Continue the notebook code below that predicts an action from an image file, starting right after its last line.

***** PASSAGE TO READ *****

Load your own image and see what action the model predicts.

In [None]:
def predict_from_image_path(image_path, model, device):
    """Load an image from disk and predict action."""
    # Load and preprocess image
    img = Image.open(image_path).convert('RGB')
    
    # Apply same transforms as dataset
    transform = transforms.Compose([
        transforms.Resize(cfg.dataset.image_size),
        transforms.ToTensor(),
        transforms.Normalize(mean=[0.485, 0.456, 0.406], 
                           std=[0.229, 0.224, 0.225])
    ])
    
    img_tensor = transform(img)
    
    # Predict
    pred_output = predict_action(model, img_tensor, device)
    pred_action = pred_output['continuous_action'].squeeze(0)
    probs = pred_output['probs'].squeeze(0)

***** DATA TO EXAMINE *****

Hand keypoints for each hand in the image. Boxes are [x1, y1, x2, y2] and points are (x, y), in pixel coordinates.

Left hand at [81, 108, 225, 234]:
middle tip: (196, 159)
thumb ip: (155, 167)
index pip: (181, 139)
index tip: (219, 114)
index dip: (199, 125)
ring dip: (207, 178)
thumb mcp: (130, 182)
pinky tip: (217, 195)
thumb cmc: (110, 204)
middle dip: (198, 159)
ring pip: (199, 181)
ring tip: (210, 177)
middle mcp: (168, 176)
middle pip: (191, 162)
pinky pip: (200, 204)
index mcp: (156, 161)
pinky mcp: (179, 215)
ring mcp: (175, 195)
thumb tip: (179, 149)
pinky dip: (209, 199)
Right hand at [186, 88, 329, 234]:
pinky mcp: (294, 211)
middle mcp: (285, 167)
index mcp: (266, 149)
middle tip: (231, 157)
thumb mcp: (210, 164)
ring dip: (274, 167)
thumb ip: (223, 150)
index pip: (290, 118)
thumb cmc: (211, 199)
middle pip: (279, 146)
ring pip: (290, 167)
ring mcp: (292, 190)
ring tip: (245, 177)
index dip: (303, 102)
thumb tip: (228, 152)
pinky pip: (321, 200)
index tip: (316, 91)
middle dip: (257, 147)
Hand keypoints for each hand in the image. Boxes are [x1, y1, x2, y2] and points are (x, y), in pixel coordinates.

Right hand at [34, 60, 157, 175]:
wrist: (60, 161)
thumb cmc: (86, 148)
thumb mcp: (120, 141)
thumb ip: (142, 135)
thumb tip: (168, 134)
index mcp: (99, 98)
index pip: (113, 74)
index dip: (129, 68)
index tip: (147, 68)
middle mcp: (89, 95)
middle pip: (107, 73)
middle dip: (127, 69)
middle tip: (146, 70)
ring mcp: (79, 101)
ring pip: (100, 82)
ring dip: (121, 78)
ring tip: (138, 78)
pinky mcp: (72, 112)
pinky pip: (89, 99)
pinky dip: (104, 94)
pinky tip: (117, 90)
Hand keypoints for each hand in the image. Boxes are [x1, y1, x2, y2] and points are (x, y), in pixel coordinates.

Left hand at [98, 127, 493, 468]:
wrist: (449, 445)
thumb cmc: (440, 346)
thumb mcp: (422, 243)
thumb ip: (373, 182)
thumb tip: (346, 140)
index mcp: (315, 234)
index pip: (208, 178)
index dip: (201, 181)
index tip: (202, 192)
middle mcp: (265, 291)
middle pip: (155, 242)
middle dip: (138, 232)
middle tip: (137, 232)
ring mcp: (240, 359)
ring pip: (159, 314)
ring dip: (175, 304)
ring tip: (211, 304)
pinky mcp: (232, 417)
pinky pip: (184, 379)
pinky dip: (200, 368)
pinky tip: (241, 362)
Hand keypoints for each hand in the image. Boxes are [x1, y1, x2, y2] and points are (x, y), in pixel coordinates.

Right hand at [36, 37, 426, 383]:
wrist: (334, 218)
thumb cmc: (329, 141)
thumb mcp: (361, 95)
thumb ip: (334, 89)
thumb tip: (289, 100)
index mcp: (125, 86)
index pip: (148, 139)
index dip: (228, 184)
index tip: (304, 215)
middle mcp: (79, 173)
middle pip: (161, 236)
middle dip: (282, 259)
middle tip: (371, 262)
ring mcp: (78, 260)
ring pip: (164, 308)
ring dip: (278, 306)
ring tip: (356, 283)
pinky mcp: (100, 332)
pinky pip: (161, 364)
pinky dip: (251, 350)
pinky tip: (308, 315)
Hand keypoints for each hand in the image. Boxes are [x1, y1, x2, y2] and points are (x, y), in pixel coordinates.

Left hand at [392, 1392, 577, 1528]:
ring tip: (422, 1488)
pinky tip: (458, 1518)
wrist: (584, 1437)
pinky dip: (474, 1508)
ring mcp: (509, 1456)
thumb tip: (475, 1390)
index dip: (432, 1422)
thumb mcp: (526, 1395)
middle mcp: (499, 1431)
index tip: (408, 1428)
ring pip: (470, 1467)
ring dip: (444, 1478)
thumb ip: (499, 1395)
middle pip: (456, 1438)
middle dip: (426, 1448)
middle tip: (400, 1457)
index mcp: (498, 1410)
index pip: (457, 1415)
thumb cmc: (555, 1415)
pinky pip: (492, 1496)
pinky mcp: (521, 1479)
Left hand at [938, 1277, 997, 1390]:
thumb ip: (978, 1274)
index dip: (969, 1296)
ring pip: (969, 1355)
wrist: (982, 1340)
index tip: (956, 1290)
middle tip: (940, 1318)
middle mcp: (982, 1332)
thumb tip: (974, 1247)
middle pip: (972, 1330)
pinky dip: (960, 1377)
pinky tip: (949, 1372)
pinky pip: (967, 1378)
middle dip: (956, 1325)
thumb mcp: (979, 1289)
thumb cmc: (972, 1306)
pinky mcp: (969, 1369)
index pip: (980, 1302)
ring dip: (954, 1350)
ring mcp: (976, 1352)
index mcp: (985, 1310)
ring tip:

*****

> WRITTEN ANSWER
    
    # Display
    fig, (ax1, ax2) = plt.subplots(1, 2, figsize=(14, 5))
    
    # Show image
    ax1.imshow(img)
    ax1.set_title('Input Image')
    ax1.axis('off')
    
    # Show predicted action
    ax2.bar(action_names, pred_action.numpy())
    ax2.set_ylabel('Action Value')
    ax2.set_title('Predicted Action')
    ax2.grid(True, alpha=0.3)
    ax2.axhline(y=0, color='k', linestyle='-', linewidth=0.5)
    
    plt.tight_layout()
    plt.show()
    
    print("Predicted action:")
    for name, val in zip(action_names, pred_action.numpy()):
        print(f"  {name}: {val:.4f}")
    
    return pred_action, probs

# Example usage (uncomment and provide your own image path):
# custom_image_path = "path/to/your/image.png"
# pred_action, probs = predict_from_image_path(custom_image_path, model, device)

## 8. Save Predictions (Optional)

Save predictions to a file for further analysis.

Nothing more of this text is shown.